A packed Festival program features Q&A sessions with film-makers, a special screening of Costas Dimitriou’s Hasaboulia tis Kyprou, and an educational program for young film-makers run by internationally acclaimed Greek actor and director, Thanassis Sarantos.

The workshops will provide a forum for new and established film creatives to exchange ideas, with an opportunity to collaborate on a short fiction film to be shot and edited in Nicosia during the event and screened at the Festival’s closing ceremony.

Organised by industry volunteers, including event organisers, film producers and multimedia specialists, the Festival enables talented young professionals to develop their preferred audiovisual medium, from feature films to animation, while offering the chance to present their work to a committee of film-makers, directors and actors.

Prizes are supplied in the form of services and facilities, for example, post production and equipment, by private sector sponsors on the proviso that the winners use them to develop a film project in either Greece or Cyprus.

CYIFF CEO, Petra Terzi, describes how the event facilitates the growth of indigenous film-making.

“We are trying to help innovative film expression form and script wise, to prosper, and to include as many films directed by upcoming directors as possible. We have been witnessing during our editions, submissions from many talented Cypriot filmmakers,” she says, outlining the aims of the ‘Nostimon Imar’ section which is designed to showcase the films of Cypriots living overseas.

“We thought that we should create a special section for these people. They are young, talented and prosperous – the next best thing in filmmaking,” she adds. “The fact that the festival is located in Cyprus we thought that bringing Cypriot filmmakers ‘back to their origins’ was a way to thank people of Cyprus for attending and loving this event.”

Terzi predicts a positive future for the local film industry.
“I can say that there are many talented people, and people willing to promote and help them grow so I think it is a matter of time to see the results of this blossoming, which is happening right now,” she confirms.

The industry traces its history to the Cypriot film-makers who began attending the British funded ‘Colonial Film Unit’ during the 1940s. The country’s first independent production, entitled Roots, was released in 1958, spawning a series of award-winning short films by pioneers such as Ninos Fenwick Mikellidis and George Lanitis.

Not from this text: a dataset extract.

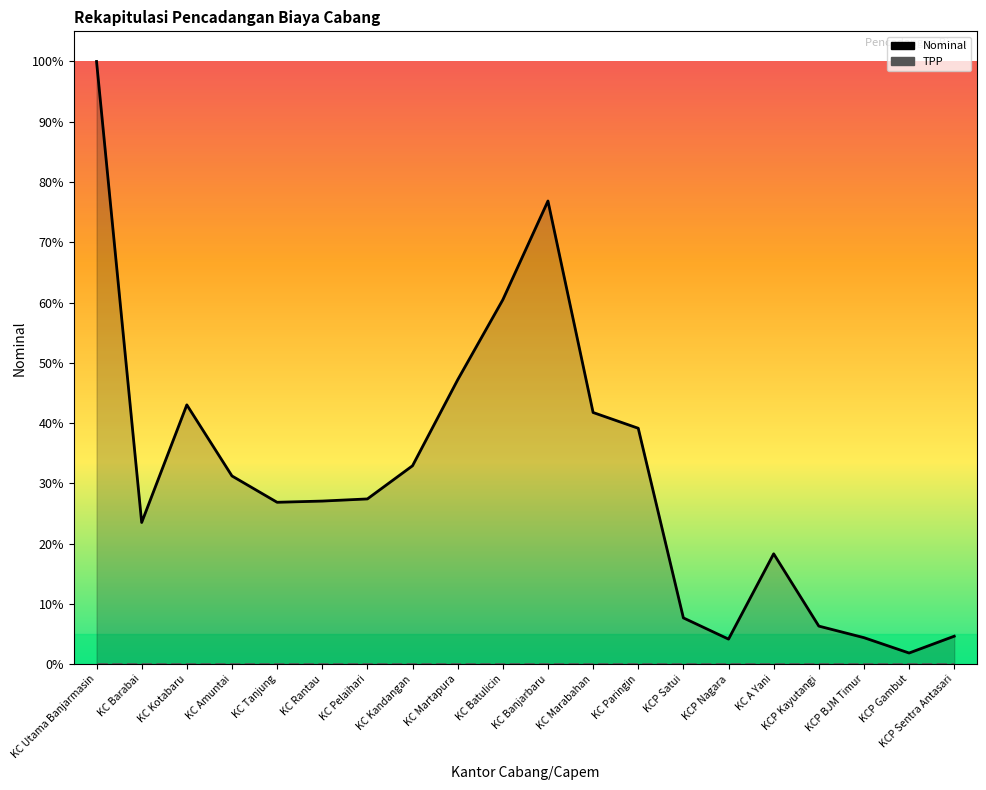

Is it true that Nominal equals 39.1 at KC Paringin?

True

Feature-length movies followed in the 1960s, including those of Michalis Cacoyannis, director of Oscar nominated films Zorba the Greek and Elektra.

Continued division of Cypriot communities has naturally inspired a legion of documentaries and films, from Elias Demetriou’s Pyla- Living Together Separately, to Parallel Trips and Camur, from the partnership of Turkish-Cypriot Dervis Zaim, and Greek-Cypriot Panicos Chrysanthou.

The pair fell victim to political interference from the Papadopoulos administration when it attempted to censor their co-produced, bi-communal love story, Akamas, demanding its withdrawal from the 2006 Venice Film Festival over the inclusion of a scene in which a Greek Cypriot is executed by members of EOKA resistance in a church during Good Friday mass.

Earlier this year, the Ministry of Education and Culture (MOEC) pledged more support for domestic film-makers in an effort to promote the island and its culture through film, documentary and animation. Applicants are required to fulfil MOEC criteria, for example, by making films in Greek or Turkish language featuring culturally relevant Cypriot characters, to qualify for grants of up to €43,000 under the scheme.

CYIFF is one of a growing number of Cyprus festivals dedicated to the big screen. Annual events include ‘Cyprus Film Days’ and the ‘International Documentary Film Festival’ in Limassol, Nicosia’s ‘Famagusta Film Festival’ and ‘Pantheon International Xperimental Film & Animation Festival,’ and the ‘Countryside Documentary and Animated Film Festival’ held in Platanisteia every August.